**HOW TO COMPLETE THIS TASK:** Type out the listing from its first line through the line that contains "DIGITALTIDNINGEN", including both ends, and reproduce each line without any change.

**RECORDED DATA:**
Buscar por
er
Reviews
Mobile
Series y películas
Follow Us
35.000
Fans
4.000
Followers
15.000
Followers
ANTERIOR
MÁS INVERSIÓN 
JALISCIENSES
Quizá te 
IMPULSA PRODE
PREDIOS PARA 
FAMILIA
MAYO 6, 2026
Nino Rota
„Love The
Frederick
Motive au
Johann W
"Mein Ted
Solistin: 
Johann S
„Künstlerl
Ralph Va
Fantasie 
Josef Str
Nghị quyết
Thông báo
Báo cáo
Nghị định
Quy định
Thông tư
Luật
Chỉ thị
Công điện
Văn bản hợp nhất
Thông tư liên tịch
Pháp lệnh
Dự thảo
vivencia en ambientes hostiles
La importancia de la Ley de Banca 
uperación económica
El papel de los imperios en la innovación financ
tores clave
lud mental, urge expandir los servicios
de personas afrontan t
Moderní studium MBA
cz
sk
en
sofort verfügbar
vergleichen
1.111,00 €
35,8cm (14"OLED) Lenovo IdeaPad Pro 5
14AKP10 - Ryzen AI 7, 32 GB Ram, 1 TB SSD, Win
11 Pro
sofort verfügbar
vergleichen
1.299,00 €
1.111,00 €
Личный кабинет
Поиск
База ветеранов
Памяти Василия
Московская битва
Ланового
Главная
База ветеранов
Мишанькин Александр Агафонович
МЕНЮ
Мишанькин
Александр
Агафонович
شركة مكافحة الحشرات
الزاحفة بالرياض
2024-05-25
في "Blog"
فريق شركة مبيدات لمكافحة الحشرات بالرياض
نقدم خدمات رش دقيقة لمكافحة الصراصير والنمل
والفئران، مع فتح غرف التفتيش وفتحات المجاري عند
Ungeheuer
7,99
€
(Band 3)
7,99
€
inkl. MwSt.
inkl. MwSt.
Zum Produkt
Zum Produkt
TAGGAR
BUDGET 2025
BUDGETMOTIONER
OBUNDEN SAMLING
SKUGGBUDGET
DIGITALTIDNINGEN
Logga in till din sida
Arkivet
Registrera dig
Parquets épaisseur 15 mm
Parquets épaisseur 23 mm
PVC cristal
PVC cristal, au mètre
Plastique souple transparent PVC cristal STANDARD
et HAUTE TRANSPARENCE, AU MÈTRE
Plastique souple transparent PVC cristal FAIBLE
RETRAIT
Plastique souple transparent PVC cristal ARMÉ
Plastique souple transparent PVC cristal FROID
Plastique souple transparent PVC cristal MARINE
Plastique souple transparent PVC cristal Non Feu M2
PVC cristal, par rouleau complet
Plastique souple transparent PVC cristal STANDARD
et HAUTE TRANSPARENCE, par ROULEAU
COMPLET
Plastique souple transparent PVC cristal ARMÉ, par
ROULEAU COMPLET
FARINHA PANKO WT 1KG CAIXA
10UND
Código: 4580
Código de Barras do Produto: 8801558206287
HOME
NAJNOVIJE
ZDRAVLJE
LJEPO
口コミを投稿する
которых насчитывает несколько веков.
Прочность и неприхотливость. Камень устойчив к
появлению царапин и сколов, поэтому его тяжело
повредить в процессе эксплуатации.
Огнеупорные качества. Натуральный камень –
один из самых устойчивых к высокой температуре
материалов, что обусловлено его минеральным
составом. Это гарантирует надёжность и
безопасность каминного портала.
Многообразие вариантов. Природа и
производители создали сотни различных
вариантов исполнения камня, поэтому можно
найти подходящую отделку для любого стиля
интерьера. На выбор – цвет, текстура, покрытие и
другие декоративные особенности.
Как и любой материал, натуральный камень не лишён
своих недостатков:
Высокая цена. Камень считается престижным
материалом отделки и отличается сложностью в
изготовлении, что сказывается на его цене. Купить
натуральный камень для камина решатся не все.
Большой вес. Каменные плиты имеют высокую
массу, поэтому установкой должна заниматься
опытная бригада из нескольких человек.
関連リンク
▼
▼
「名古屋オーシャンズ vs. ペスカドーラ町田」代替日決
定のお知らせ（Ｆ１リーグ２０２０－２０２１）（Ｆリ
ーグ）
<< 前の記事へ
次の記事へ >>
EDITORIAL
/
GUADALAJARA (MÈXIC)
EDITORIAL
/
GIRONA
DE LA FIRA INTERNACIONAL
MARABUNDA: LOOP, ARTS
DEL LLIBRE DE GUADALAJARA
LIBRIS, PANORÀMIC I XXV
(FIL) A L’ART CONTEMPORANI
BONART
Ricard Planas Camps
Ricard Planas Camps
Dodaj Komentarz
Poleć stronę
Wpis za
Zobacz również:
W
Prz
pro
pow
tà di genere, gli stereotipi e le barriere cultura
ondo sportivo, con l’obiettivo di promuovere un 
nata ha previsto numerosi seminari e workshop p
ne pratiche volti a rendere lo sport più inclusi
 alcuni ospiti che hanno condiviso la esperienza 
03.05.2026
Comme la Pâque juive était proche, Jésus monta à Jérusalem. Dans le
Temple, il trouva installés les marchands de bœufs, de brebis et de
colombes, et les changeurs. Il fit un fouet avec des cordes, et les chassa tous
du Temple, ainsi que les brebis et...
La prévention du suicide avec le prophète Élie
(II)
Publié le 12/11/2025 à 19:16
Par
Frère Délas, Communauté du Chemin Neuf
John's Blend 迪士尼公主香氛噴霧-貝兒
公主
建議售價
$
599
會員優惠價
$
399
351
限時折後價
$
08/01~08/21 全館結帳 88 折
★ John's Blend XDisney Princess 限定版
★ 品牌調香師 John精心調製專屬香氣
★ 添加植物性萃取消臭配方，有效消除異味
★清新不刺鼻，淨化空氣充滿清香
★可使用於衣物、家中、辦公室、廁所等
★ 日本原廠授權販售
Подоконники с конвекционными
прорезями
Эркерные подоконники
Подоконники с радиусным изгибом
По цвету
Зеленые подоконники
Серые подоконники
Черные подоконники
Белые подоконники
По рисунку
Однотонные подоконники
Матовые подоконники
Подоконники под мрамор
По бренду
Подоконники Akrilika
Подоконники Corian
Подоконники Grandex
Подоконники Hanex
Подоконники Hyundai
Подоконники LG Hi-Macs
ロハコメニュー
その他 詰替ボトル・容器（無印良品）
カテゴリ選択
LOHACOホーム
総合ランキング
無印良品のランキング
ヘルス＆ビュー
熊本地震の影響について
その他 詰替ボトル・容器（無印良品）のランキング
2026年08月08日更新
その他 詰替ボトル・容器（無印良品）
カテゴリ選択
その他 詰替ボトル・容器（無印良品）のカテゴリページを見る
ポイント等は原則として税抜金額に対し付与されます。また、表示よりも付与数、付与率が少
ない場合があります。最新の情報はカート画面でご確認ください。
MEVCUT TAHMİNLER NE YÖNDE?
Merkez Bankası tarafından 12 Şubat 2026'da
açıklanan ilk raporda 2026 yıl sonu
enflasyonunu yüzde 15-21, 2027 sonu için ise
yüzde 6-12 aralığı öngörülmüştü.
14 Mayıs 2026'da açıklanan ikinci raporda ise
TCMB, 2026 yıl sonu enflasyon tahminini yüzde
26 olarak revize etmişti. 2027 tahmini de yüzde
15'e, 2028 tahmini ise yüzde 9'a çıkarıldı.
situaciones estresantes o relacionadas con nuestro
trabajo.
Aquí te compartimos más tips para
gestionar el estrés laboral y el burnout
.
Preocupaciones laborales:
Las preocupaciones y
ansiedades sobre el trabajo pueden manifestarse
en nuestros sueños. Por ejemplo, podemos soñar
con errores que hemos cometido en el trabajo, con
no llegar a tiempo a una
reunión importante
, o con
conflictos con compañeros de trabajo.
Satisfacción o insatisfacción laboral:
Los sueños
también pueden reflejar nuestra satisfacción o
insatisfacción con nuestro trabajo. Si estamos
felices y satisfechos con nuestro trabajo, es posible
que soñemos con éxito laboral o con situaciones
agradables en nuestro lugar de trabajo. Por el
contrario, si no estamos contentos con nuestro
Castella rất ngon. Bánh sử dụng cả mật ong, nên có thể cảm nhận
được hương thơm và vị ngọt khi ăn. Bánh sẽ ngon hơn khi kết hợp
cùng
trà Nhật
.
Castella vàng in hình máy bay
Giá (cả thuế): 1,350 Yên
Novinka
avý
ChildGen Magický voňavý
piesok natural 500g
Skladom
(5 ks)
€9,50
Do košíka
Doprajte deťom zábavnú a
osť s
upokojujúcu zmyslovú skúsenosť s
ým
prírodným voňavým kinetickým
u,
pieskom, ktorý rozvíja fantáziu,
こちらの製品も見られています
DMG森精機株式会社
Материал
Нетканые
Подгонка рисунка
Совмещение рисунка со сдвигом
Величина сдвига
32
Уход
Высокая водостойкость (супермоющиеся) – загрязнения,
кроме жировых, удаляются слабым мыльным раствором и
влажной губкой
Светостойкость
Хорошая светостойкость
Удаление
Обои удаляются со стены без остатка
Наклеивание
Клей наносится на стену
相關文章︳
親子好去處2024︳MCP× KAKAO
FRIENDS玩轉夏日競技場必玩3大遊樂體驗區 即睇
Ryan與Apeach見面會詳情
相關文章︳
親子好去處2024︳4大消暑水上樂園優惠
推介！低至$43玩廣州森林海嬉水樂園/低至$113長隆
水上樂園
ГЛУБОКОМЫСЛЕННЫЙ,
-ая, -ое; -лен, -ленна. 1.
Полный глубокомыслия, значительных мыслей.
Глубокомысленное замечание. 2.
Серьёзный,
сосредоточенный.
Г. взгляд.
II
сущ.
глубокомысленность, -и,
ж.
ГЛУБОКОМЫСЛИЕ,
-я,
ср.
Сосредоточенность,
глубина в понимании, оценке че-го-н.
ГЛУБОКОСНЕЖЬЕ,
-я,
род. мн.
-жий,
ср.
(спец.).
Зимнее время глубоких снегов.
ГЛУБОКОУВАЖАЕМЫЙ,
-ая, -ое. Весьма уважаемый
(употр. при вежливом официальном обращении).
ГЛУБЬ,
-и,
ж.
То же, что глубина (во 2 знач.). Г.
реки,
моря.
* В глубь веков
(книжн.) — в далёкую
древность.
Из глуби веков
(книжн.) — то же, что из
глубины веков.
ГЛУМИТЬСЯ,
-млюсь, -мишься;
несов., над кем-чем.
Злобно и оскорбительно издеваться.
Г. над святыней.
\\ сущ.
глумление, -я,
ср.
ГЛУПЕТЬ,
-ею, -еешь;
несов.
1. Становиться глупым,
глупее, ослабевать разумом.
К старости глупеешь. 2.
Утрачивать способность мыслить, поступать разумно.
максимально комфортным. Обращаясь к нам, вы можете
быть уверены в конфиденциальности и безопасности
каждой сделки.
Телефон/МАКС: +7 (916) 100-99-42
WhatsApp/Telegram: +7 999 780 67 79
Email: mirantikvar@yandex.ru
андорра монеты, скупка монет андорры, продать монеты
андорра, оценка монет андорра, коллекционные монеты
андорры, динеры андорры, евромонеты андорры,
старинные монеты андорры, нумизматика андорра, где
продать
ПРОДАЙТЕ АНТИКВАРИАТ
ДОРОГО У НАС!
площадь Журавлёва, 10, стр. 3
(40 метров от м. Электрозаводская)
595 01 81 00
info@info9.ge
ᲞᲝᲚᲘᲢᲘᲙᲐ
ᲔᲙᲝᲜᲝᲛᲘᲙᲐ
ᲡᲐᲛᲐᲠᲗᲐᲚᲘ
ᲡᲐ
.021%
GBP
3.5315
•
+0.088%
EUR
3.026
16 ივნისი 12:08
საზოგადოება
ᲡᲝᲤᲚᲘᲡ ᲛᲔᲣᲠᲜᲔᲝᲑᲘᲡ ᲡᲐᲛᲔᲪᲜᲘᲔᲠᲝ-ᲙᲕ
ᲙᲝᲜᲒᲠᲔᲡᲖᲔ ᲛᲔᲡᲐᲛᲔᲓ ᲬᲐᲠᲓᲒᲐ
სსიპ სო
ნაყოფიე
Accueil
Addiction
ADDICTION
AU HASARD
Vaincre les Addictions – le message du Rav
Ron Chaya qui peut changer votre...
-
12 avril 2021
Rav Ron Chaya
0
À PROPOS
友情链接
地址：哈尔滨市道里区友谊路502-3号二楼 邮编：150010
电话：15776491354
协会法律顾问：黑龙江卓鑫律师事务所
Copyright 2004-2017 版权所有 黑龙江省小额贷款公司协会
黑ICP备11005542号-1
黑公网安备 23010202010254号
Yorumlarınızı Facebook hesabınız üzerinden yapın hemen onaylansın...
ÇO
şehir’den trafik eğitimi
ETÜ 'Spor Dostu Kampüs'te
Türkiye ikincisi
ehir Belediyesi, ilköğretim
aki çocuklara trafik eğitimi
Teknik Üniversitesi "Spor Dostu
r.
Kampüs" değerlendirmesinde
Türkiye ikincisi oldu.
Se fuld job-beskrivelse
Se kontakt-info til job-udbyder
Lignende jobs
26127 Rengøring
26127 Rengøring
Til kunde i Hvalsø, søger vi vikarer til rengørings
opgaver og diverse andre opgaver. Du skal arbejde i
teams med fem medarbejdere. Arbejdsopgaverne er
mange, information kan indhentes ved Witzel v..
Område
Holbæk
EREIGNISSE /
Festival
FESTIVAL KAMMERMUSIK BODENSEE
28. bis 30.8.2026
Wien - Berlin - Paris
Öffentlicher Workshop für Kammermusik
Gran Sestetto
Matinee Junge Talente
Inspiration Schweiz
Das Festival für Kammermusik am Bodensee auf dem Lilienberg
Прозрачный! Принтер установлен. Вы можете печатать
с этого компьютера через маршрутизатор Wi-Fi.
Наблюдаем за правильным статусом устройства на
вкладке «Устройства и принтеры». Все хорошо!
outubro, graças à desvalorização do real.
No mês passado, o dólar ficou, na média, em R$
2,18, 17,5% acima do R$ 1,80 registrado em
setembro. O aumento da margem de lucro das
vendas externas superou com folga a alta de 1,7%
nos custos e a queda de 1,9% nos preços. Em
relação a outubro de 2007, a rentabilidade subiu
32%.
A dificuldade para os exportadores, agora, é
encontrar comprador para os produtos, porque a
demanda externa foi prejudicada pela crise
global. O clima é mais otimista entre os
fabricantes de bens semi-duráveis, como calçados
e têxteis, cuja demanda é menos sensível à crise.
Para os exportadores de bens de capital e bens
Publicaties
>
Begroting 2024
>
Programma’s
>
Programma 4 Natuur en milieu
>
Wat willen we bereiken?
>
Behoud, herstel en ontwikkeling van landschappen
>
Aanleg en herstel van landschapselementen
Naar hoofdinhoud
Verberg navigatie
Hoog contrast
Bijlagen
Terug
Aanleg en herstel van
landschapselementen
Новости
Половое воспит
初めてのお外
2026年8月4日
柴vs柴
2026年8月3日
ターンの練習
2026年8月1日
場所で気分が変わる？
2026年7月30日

**OUTPUT FOR THIS EXERCISE:**
Buscar por
er
Reviews
Mobile
Series y películas
Follow Us
35.000
Fans
4.000
Followers
15.000
Followers
ANTERIOR
MÁS INVERSIÓN 
JALISCIENSES
Quizá te 
IMPULSA PRODE
PREDIOS PARA 
FAMILIA
MAYO 6, 2026
Nino Rota
„Love The
Frederick
Motive au
Johann W
"Mein Ted
Solistin: 
Johann S
„Künstlerl
Ralph Va
Fantasie 
Josef Str
Nghị quyết
Thông báo
Báo cáo
Nghị định
Quy định
Thông tư
Luật
Chỉ thị
Công điện
Văn bản hợp nhất
Thông tư liên tịch
Pháp lệnh
Dự thảo
vivencia en ambientes hostiles
La importancia de la Ley de Banca 
uperación económica
El papel de los imperios en la innovación financ
tores clave
lud mental, urge expandir los servicios
de personas afrontan t
Moderní studium MBA
cz
sk
en
sofort verfügbar
vergleichen
1.111,00 €
35,8cm (14"OLED) Lenovo IdeaPad Pro 5
14AKP10 - Ryzen AI 7, 32 GB Ram, 1 TB SSD, Win
11 Pro
sofort verfügbar
vergleichen
1.299,00 €
1.111,00 €
Личный кабинет
Поиск
База ветеранов
Памяти Василия
Московская битва
Ланового
Главная
База ветеранов
Мишанькин Александр Агафонович
МЕНЮ
Мишанькин
Александр
Агафонович
شركة مكافحة الحشرات
الزاحفة بالرياض
2024-05-25
في "Blog"
فريق شركة مبيدات لمكافحة الحشرات بالرياض
نقدم خدمات رش دقيقة لمكافحة الصراصير والنمل
والفئران، مع فتح غرف التفتيش وفتحات المجاري عند
Ungeheuer
7,99
€
(Band 3)
7,99
€
inkl. MwSt.
inkl. MwSt.
Zum Produkt
Zum Produkt
TAGGAR
BUDGET 2025
BUDGETMOTIONER
OBUNDEN SAMLING
SKUGGBUDGET
DIGITALTIDNINGEN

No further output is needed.